(Data excerpts Opens)

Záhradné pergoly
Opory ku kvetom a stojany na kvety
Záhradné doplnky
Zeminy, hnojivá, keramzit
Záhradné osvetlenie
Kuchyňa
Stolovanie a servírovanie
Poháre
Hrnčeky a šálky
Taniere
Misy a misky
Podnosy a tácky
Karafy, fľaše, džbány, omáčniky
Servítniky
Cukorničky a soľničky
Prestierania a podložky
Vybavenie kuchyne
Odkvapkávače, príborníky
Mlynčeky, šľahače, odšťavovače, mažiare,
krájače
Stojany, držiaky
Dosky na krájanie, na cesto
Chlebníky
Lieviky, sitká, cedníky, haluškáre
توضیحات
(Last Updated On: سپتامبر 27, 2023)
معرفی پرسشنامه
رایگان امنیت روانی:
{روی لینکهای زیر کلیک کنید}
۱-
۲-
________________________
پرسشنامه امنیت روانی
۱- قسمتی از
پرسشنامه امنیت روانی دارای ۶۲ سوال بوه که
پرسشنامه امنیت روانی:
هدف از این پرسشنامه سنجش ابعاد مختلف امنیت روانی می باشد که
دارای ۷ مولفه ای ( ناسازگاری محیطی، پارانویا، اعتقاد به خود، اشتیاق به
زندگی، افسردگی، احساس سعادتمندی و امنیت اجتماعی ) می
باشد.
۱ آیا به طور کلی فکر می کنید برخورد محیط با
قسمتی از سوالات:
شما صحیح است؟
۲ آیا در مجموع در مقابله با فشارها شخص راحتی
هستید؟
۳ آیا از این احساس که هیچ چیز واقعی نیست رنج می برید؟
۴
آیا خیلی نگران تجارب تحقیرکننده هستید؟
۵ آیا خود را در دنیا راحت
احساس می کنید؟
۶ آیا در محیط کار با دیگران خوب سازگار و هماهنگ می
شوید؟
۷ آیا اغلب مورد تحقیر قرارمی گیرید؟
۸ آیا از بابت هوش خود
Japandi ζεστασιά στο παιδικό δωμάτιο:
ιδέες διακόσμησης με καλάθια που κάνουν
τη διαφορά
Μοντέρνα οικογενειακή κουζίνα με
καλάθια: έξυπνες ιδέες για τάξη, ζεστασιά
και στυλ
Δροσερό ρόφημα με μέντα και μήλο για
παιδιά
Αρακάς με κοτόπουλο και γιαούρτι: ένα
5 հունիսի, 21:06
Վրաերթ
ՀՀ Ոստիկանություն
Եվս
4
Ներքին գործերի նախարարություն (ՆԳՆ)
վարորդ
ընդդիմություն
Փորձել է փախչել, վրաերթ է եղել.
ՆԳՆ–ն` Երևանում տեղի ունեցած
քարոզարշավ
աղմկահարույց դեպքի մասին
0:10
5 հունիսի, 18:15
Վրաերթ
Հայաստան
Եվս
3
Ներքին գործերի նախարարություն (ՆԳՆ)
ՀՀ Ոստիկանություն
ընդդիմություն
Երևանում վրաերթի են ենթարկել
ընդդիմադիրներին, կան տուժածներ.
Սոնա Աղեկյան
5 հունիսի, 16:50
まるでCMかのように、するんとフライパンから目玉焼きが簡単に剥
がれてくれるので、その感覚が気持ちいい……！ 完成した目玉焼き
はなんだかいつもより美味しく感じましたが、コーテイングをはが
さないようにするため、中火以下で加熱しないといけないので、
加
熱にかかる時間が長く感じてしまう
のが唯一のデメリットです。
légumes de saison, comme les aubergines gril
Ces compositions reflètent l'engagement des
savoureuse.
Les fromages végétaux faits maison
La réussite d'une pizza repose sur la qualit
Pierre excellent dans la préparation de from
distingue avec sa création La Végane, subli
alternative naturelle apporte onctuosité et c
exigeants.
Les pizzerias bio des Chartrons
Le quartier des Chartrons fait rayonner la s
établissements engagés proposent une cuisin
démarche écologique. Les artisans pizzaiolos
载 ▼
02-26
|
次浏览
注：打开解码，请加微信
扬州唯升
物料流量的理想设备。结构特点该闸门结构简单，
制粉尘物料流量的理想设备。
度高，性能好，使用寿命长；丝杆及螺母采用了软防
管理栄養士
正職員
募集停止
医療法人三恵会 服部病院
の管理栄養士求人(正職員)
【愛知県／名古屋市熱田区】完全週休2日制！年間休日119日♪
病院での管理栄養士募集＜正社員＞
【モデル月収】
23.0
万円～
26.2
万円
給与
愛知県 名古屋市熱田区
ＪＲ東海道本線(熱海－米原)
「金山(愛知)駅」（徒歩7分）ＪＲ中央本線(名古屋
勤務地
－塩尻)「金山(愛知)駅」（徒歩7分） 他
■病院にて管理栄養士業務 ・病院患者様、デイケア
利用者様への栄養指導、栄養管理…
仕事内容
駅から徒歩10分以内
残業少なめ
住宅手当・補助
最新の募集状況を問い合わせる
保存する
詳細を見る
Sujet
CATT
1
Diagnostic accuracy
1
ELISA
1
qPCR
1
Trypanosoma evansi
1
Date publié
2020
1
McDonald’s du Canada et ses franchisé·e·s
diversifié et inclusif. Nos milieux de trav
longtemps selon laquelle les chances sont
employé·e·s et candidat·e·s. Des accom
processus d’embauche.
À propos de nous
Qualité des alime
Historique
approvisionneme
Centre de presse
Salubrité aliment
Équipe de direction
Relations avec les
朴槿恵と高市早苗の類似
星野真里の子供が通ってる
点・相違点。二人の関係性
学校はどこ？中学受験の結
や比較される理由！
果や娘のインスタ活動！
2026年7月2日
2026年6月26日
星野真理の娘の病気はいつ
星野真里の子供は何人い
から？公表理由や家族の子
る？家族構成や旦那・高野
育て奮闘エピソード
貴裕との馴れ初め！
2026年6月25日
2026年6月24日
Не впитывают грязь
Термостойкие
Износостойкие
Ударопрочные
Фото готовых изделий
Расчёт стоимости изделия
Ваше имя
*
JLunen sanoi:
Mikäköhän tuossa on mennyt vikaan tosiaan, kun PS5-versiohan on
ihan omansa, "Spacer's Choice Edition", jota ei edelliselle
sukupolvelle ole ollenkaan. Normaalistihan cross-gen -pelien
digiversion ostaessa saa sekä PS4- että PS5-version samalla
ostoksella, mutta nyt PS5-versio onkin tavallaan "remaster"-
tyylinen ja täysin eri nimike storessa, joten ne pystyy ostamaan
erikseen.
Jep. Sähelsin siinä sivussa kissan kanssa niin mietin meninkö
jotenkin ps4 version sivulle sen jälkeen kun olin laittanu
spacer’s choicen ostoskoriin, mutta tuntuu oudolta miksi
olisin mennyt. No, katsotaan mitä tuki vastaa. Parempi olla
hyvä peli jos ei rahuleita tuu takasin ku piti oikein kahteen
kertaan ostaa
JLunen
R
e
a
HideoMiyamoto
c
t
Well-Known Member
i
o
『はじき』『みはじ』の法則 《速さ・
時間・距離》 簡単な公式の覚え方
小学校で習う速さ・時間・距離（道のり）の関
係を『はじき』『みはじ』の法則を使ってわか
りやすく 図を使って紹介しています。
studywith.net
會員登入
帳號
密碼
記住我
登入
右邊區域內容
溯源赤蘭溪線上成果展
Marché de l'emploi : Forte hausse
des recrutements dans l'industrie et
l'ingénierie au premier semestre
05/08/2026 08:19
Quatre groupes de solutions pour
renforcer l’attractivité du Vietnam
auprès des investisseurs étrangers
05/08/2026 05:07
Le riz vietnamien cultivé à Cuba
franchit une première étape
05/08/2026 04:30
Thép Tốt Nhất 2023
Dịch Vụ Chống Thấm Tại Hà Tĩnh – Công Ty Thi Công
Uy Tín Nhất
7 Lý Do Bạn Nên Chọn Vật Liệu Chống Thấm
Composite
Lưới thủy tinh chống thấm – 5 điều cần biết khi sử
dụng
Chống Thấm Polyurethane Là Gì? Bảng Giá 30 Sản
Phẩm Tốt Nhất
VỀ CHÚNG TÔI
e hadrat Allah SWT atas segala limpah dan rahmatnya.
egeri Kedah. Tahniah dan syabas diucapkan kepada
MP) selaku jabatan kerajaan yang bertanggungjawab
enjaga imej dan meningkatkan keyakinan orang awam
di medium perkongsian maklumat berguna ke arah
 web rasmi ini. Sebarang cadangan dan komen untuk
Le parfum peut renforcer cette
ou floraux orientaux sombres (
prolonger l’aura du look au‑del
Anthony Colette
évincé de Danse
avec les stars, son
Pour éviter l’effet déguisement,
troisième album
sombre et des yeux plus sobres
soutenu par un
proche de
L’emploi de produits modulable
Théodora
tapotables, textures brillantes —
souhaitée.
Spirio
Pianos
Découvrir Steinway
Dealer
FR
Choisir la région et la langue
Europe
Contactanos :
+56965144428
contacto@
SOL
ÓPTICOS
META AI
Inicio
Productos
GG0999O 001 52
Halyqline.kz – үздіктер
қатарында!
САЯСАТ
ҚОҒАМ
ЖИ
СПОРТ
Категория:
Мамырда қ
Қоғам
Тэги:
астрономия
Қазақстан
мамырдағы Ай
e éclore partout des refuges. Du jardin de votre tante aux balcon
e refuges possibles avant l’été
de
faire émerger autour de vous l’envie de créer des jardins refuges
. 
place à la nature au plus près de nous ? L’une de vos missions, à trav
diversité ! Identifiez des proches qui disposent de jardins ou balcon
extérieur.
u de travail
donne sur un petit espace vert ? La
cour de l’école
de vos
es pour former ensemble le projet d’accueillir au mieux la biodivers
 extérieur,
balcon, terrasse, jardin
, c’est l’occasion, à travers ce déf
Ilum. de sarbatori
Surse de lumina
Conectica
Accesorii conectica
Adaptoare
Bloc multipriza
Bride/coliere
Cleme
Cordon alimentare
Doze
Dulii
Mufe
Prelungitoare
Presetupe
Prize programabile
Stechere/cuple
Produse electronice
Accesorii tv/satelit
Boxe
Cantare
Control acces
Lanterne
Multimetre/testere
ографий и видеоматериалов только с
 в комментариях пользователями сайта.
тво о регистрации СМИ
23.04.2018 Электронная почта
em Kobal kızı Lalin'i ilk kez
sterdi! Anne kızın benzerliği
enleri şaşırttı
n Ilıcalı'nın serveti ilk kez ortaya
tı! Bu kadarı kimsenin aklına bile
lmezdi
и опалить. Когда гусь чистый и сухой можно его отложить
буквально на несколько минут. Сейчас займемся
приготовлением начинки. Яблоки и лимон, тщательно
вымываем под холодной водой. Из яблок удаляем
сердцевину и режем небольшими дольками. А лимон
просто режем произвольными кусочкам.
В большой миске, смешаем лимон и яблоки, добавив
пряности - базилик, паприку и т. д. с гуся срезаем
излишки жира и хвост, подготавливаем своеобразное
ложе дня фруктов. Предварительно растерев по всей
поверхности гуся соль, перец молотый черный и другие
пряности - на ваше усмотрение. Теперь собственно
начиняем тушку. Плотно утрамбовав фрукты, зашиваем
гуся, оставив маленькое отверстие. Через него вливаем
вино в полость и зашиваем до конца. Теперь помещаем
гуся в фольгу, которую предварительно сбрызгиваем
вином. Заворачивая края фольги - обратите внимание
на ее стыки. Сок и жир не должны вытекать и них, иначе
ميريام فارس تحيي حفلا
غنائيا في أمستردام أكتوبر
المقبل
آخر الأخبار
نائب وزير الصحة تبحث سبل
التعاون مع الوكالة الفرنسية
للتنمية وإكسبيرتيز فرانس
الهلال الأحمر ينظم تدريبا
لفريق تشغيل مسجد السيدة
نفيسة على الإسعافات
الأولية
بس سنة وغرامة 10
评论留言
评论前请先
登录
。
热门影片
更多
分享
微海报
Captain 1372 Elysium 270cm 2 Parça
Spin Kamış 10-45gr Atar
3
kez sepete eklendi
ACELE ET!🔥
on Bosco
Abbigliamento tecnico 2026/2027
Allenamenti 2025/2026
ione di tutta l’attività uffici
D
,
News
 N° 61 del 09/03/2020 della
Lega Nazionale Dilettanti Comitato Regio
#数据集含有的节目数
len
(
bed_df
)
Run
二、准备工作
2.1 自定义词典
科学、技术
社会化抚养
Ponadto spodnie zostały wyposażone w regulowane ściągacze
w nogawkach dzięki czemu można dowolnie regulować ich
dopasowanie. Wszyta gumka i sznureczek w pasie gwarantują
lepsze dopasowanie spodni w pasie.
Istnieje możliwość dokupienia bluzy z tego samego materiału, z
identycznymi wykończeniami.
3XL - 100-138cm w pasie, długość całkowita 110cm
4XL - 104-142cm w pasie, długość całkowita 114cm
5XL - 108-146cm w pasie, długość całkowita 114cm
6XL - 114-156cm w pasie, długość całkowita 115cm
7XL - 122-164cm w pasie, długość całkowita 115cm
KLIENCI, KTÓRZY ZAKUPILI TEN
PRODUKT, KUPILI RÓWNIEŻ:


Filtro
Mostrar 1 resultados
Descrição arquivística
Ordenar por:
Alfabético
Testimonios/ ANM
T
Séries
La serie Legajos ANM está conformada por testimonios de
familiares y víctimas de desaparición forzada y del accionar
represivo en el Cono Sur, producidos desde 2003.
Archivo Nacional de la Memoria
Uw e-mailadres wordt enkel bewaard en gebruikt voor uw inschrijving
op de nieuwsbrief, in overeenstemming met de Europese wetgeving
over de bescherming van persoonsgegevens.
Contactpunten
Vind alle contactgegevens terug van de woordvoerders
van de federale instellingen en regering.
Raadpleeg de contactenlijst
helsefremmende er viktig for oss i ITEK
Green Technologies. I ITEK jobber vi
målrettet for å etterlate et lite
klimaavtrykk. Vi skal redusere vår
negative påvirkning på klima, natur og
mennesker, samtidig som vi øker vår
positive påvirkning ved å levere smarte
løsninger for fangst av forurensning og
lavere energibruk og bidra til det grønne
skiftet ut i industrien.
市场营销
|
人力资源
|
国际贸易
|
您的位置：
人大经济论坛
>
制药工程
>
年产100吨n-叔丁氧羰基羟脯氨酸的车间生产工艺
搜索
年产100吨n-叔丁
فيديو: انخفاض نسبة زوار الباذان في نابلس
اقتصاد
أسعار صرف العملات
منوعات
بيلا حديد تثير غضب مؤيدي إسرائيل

(Data excerpts Closes)

Quote the material verbatim, starting with its first line and going on through the line that contains "はなんだかいつもより美味しく感じましたが、コーテイングをはが", with that line included.

Záhradné pergoly
Opory ku kvetom a stojany na kvety
Záhradné doplnky
Zeminy, hnojivá, keramzit
Záhradné osvetlenie
Kuchyňa
Stolovanie a servírovanie
Poháre
Hrnčeky a šálky
Taniere
Misy a misky
Podnosy a tácky
Karafy, fľaše, džbány, omáčniky
Servítniky
Cukorničky a soľničky
Prestierania a podložky
Vybavenie kuchyne
Odkvapkávače, príborníky
Mlynčeky, šľahače, odšťavovače, mažiare,
krájače
Stojany, držiaky
Dosky na krájanie, na cesto
Chlebníky
Lieviky, sitká, cedníky, haluškáre
توضیحات
(Last Updated On: سپتامبر 27, 2023)
معرفی پرسشنامه
رایگان امنیت روانی:
{روی لینکهای زیر کلیک کنید}
۱-
۲-
________________________
پرسشنامه امنیت روانی
۱- قسمتی از
پرسشنامه امنیت روانی دارای ۶۲ سوال بوه که
پرسشنامه امنیت روانی:
هدف از این پرسشنامه سنجش ابعاد مختلف امنیت روانی می باشد که
دارای ۷ مولفه ای ( ناسازگاری محیطی، پارانویا، اعتقاد به خود، اشتیاق به
زندگی، افسردگی، احساس سعادتمندی و امنیت اجتماعی ) می
باشد.
۱ آیا به طور کلی فکر می کنید برخورد محیط با
قسمتی از سوالات:
شما صحیح است؟
۲ آیا در مجموع در مقابله با فشارها شخص راحتی
هستید؟
۳ آیا از این احساس که هیچ چیز واقعی نیست رنج می برید؟
۴
آیا خیلی نگران تجارب تحقیرکننده هستید؟
۵ آیا خود را در دنیا راحت
احساس می کنید؟
۶ آیا در محیط کار با دیگران خوب سازگار و هماهنگ می
شوید؟
۷ آیا اغلب مورد تحقیر قرارمی گیرید؟
۸ آیا از بابت هوش خود
Japandi ζεστασιά στο παιδικό δωμάτιο:
ιδέες διακόσμησης με καλάθια που κάνουν
τη διαφορά
Μοντέρνα οικογενειακή κουζίνα με
καλάθια: έξυπνες ιδέες για τάξη, ζεστασιά
και στυλ
Δροσερό ρόφημα με μέντα και μήλο για
παιδιά
Αρακάς με κοτόπουλο και γιαούρτι: ένα
5 հունիսի, 21:06
Վրաերթ
ՀՀ Ոստիկանություն
Եվս
4
Ներքին գործերի նախարարություն (ՆԳՆ)
վարորդ
ընդդիմություն
Փորձել է փախչել, վրաերթ է եղել.
ՆԳՆ–ն` Երևանում տեղի ունեցած
քարոզարշավ
աղմկահարույց դեպքի մասին
0:10
5 հունիսի, 18:15
Վրաերթ
Հայաստան
Եվս
3
Ներքին գործերի նախարարություն (ՆԳՆ)
ՀՀ Ոստիկանություն
ընդդիմություն
Երևանում վրաերթի են ենթարկել
ընդդիմադիրներին, կան տուժածներ.
Սոնա Աղեկյան
5 հունիսի, 16:50
まるでCMかのように、するんとフライパンから目玉焼きが簡単に剥
がれてくれるので、その感覚が気持ちいい……！ 完成した目玉焼き
はなんだかいつもより美味しく感じましたが、コーテイングをはが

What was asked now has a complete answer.